Aim of the exercise –
Every record below is to be restated verbatim, though its images are not.

### Supplied entries

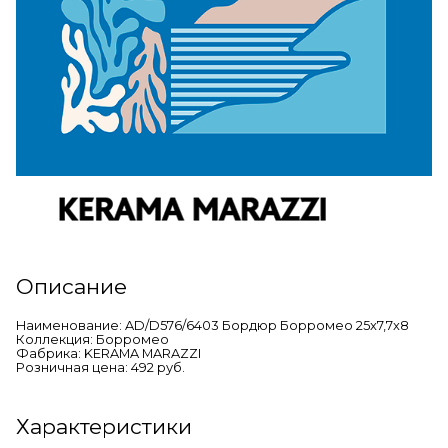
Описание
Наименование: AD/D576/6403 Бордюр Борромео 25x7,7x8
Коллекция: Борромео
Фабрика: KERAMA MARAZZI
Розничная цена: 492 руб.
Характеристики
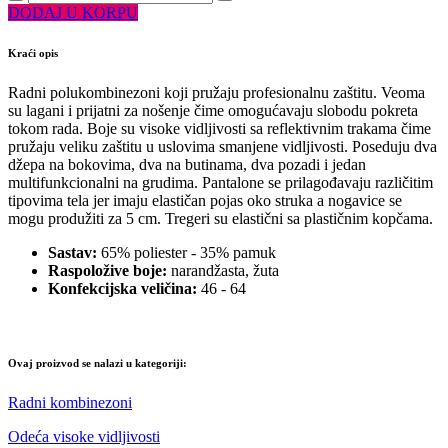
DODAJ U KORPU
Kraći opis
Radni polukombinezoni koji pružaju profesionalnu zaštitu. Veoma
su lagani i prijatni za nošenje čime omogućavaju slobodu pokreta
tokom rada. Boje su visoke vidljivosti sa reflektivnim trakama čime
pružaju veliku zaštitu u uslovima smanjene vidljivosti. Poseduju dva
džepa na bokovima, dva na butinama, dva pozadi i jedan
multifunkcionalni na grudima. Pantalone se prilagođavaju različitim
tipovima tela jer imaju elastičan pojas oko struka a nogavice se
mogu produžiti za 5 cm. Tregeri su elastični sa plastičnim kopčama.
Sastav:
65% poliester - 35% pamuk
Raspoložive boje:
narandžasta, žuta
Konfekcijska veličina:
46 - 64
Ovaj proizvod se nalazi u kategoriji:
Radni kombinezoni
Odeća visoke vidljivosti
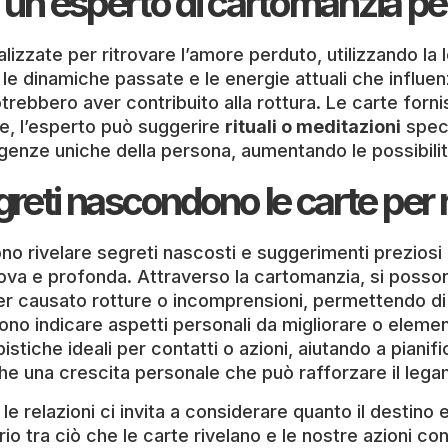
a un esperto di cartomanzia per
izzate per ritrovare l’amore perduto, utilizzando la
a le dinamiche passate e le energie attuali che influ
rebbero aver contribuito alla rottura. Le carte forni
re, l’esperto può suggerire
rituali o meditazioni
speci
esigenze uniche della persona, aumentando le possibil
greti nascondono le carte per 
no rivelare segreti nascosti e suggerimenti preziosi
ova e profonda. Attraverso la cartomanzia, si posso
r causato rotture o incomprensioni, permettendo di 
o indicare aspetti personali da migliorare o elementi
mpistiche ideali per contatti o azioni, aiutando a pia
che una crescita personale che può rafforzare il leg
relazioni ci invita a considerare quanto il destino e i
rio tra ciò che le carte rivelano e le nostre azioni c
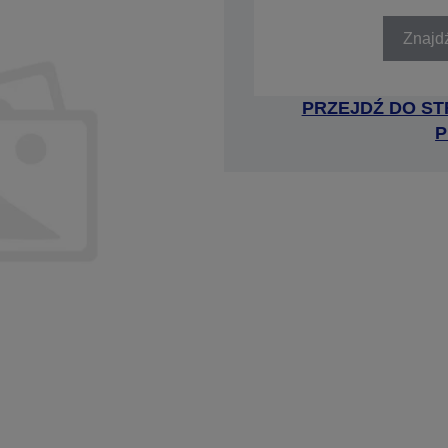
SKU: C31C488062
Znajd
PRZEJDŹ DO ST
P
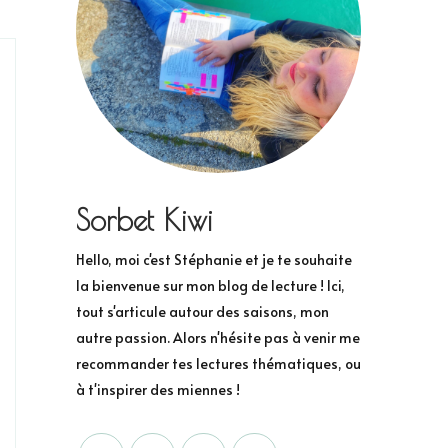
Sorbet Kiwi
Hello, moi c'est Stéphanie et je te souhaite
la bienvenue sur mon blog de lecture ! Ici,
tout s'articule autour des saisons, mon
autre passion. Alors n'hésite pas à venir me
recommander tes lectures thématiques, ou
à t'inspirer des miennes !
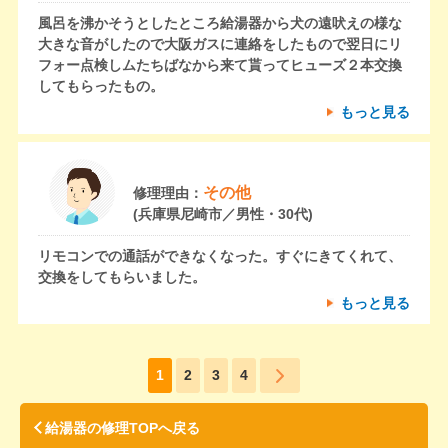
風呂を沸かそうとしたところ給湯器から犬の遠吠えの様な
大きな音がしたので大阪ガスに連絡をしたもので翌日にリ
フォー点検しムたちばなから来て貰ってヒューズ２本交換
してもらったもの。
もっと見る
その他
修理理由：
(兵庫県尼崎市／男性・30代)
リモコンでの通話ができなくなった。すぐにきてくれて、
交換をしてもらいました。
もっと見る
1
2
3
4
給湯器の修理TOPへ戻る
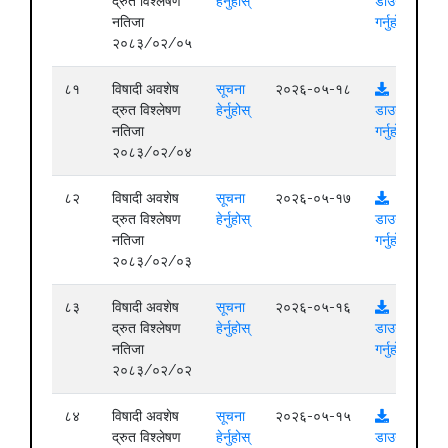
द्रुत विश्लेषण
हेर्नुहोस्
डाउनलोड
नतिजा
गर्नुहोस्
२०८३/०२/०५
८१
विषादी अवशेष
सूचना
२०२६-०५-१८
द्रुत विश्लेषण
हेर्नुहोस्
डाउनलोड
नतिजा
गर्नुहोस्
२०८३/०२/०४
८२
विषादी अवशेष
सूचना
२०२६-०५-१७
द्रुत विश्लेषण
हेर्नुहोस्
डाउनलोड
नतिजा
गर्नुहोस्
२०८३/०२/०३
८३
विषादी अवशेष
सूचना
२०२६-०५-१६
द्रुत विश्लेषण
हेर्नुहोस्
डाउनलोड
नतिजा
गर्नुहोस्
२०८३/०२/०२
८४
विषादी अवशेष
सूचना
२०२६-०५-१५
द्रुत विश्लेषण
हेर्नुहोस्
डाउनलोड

######

Answer –
Описание
Наименование: AD/D576/6403 Бордюр Борромео 25x7,7x8
Коллекция: Борромео
Фабрика: KERAMA MARAZZI
Розничная цена: 492 руб.
Характеристики
DODAJ U KORPU
Kraći opis
Radni polukombinezoni koji pružaju profesionalnu zaštitu. Veoma
su lagani i prijatni za nošenje čime omogućavaju slobodu pokreta
tokom rada. Boje su visoke vidljivosti sa reflektivnim trakama čime
pružaju veliku zaštitu u uslovima smanjene vidljivosti. Poseduju dva
džepa na bokovima, dva na butinama, dva pozadi i jedan
multifunkcionalni na grudima. Pantalone se prilagođavaju različitim
tipovima tela jer imaju elastičan pojas oko struka a nogavice se
mogu produžiti za 5 cm. Tregeri su elastični sa plastičnim kopčama.
Sastav:
65% poliester - 35% pamuk
Raspoložive boje:
narandžasta, žuta
Konfekcijska veličina:
46 - 64
Ovaj proizvod se nalazi u kategoriji:
Radni kombinezoni
Odeća visoke vidljivosti
a un esperto di cartomanzia per
izzate per ritrovare l’amore perduto, utilizzando la
a le dinamiche passate e le energie attuali che influ
rebbero aver contribuito alla rottura. Le carte forni
re, l’esperto può suggerire
rituali o meditazioni
speci
esigenze uniche della persona, aumentando le possibil
greti nascondono le carte per 
no rivelare segreti nascosti e suggerimenti preziosi
ova e profonda. Attraverso la cartomanzia, si posso
r causato rotture o incomprensioni, permettendo di 
o indicare aspetti personali da migliorare o elementi
mpistiche ideali per contatti o azioni, aiutando a pia
che una crescita personale che può rafforzare il leg
relazioni ci invita a considerare quanto il destino e i
rio tra ciò che le carte rivelano e le nostre azioni c
SKU: C31C488062
Znajd
PRZEJDŹ DO ST
P
Sorbet Kiwi
Hello, moi c'est Stéphanie et je te souhaite
la bienvenue sur mon blog de lecture ! Ici,
tout s'articule autour des saisons, mon
autre passion. Alors n'hésite pas à venir me
recommander tes lectures thématiques, ou
à t'inspirer des miennes !
風呂を沸かそうとしたところ給湯器から犬の遠吠えの様な
大きな音がしたので大阪ガスに連絡をしたもので翌日にリ
フォー点検しムたちばなから来て貰ってヒューズ２本交換
してもらったもの。
もっと見る
その他
修理理由：
(兵庫県尼崎市／男性・30代)
リモコンでの通話ができなくなった。すぐにきてくれて、
交換をしてもらいました。
もっと見る
1
2
3
4
給湯器の修理TOPへ戻る
द्रुत विश्लेषण
हेर्नुहोस्
डाउनलोड
नतिजा
गर्नुहोस्
२०८३/०२/०५
८१
विषादी अवशेष
सूचना
२०२६-०५-१८
द्रुत विश्लेषण
हेर्नुहोस्
डाउनलोड
नतिजा
गर्नुहोस्
२०८३/०२/०४
८२
विषादी अवशेष
सूचना
२०२६-०५-१७
द्रुत विश्लेषण
हेर्नुहोस्
डाउनलोड
नतिजा
गर्नुहोस्
२०८३/०२/०३
८३
विषादी अवशेष
सूचना
२०२६-०५-१६
द्रुत विश्लेषण
हेर्नुहोस्
डाउनलोड
नतिजा
गर्नुहोस्
२०८३/०२/०२
८४
विषादी अवशेष
सूचना
२०२६-०५-१५
द्रुत विश्लेषण
हेर्नुहोस्
डाउनलोड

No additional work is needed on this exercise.